• [TASK DIRECTIONS]:
Output the following data exactly.

*** AVAILABLE DATA ***

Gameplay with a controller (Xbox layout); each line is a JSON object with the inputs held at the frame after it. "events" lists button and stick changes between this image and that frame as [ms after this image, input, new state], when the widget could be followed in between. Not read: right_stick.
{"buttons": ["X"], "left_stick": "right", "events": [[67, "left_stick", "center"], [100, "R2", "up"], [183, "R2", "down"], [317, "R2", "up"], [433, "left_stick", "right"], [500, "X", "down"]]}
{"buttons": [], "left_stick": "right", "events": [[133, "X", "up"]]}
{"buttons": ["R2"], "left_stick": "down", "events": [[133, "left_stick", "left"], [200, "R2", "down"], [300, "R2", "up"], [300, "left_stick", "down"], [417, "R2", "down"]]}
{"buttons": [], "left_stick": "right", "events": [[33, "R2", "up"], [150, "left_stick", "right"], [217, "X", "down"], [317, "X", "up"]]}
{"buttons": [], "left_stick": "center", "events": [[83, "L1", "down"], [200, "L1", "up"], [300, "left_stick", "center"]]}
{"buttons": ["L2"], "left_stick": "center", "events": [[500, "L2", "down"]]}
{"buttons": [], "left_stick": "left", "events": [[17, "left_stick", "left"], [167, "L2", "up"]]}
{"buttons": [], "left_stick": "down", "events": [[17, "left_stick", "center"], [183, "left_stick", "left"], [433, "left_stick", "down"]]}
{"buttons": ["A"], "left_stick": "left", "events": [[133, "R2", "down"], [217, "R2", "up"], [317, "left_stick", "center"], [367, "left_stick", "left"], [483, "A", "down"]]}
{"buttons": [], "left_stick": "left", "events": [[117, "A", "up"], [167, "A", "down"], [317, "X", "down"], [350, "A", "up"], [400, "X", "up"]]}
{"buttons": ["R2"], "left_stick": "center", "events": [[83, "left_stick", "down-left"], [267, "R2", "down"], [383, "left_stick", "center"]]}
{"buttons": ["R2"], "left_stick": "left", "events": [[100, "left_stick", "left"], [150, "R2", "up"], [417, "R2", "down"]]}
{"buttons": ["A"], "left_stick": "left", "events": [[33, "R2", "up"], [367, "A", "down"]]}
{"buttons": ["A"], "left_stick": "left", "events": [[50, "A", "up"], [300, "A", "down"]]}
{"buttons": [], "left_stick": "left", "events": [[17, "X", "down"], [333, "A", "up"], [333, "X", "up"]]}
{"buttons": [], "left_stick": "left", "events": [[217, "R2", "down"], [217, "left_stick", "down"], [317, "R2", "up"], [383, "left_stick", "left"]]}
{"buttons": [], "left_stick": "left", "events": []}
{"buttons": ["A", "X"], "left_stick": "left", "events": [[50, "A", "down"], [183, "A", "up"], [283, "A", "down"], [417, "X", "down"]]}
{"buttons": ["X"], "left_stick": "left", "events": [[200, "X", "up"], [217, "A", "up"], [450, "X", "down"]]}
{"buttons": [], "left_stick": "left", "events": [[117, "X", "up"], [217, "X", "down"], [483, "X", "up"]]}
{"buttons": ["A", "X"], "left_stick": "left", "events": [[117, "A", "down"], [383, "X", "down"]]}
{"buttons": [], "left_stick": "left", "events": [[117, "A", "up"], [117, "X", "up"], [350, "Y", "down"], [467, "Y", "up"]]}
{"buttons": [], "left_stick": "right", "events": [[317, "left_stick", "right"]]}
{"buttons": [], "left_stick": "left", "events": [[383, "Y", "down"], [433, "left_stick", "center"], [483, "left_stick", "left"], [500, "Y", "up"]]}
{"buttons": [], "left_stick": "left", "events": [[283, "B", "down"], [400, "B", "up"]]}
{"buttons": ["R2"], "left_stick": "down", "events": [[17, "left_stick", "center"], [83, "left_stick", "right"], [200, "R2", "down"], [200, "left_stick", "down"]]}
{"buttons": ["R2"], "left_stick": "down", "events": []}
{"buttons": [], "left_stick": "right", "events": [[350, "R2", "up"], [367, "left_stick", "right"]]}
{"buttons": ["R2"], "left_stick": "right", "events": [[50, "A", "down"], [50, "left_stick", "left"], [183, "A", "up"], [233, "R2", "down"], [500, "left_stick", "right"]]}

*** End of AVAILABLE DATA ***

• [RESPONSE TO THE EXERCISE]:
Gameplay with a controller (Xbox layout); each line is a JSON object with the inputs held at the frame after it. "events" lists button and stick changes between this image and that frame as [ms after this image, input, new state], when the widget could be followed in between. Not read: right_stick.
{"buttons": ["X"], "left_stick": "right", "events": [[67, "left_stick", "center"], [100, "R2", "up"], [183, "R2", "down"], [317, "R2", "up"], [433, "left_stick", "right"], [500, "X", "down"]]}
{"buttons": [], "left_stick": "right", "events": [[133, "X", "up"]]}
{"buttons": ["R2"], "left_stick": "down", "events": [[133, "left_stick", "left"], [200, "R2", "down"], [300, "R2", "up"], [300, "left_stick", "down"], [417, "R2", "down"]]}
{"buttons": [], "left_stick": "right", "events": [[33, "R2", "up"], [150, "left_stick", "right"], [217, "X", "down"], [317, "X", "up"]]}
{"buttons": [], "left_stick": "center", "events": [[83, "L1", "down"], [200, "L1", "up"], [300, "left_stick", "center"]]}
{"buttons": ["L2"], "left_stick": "center", "events": [[500, "L2", "down"]]}
{"buttons": [], "left_stick": "left", "events": [[17, "left_stick", "left"], [167, "L2", "up"]]}
{"buttons": [], "left_stick": "down", "events": [[17, "left_stick", "center"], [183, "left_stick", "left"], [433, "left_stick", "down"]]}
{"buttons": ["A"], "left_stick": "left", "events": [[133, "R2", "down"], [217, "R2", "up"], [317, "left_stick", "center"], [367, "left_stick", "left"], [483, "A", "down"]]}
{"buttons": [], "left_stick": "left", "events": [[117, "A", "up"], [167, "A", "down"], [317, "X", "down"], [350, "A", "up"], [400, "X", "up"]]}
{"buttons": ["R2"], "left_stick": "center", "events": [[83, "left_stick", "down-left"], [267, "R2", "down"], [383, "left_stick", "center"]]}
{"buttons": ["R2"], "left_stick": "left", "events": [[100, "left_stick", "left"], [150, "R2", "up"], [417, "R2", "down"]]}
{"buttons": ["A"], "left_stick": "left", "events": [[33, "R2", "up"], [367, "A", "down"]]}
{"buttons": ["A"], "left_stick": "left", "events": [[50, "A", "up"], [300, "A", "down"]]}
{"buttons": [], "left_stick": "left", "events": [[17, "X", "down"], [333, "A", "up"], [333, "X", "up"]]}
{"buttons": [], "left_stick": "left", "events": [[217, "R2", "down"], [217, "left_stick", "down"], [317, "R2", "up"], [383, "left_stick", "left"]]}
{"buttons": [], "left_stick": "left", "events": []}
{"buttons": ["A", "X"], "left_stick": "left", "events": [[50, "A", "down"], [183, "A", "up"], [283, "A", "down"], [417, "X", "down"]]}
{"buttons": ["X"], "left_stick": "left", "events": [[200, "X", "up"], [217, "A", "up"], [450, "X", "down"]]}
{"buttons": [], "left_stick": "left", "events": [[117, "X", "up"], [217, "X", "down"], [483, "X", "up"]]}
{"buttons": ["A", "X"], "left_stick": "left", "events": [[117, "A", "down"], [383, "X", "down"]]}
{"buttons": [], "left_stick": "left", "events": [[117, "A", "up"], [117, "X", "up"], [350, "Y", "down"], [467, "Y", "up"]]}
{"buttons": [], "left_stick": "right", "events": [[317, "left_stick", "right"]]}
{"buttons": [], "left_stick": "left", "events": [[383, "Y", "down"], [433, "left_stick", "center"], [483, "left_stick", "left"], [500, "Y", "up"]]}
{"buttons": [], "left_stick": "left", "events": [[283, "B", "down"], [400, "B", "up"]]}
{"buttons": ["R2"], "left_stick": "down", "events": [[17, "left_stick", "center"], [83, "left_stick", "right"], [200, "R2", "down"], [200, "left_stick", "down"]]}
{"buttons": ["R2"], "left_stick": "down", "events": []}
{"buttons": [], "left_stick": "right", "events": [[350, "R2", "up"], [367, "left_stick", "right"]]}
{"buttons": ["R2"], "left_stick": "right", "events": [[50, "A", "down"], [50, "left_stick", "left"], [183, "A", "up"], [233, "R2", "down"], [500, "left_stick", "right"]]}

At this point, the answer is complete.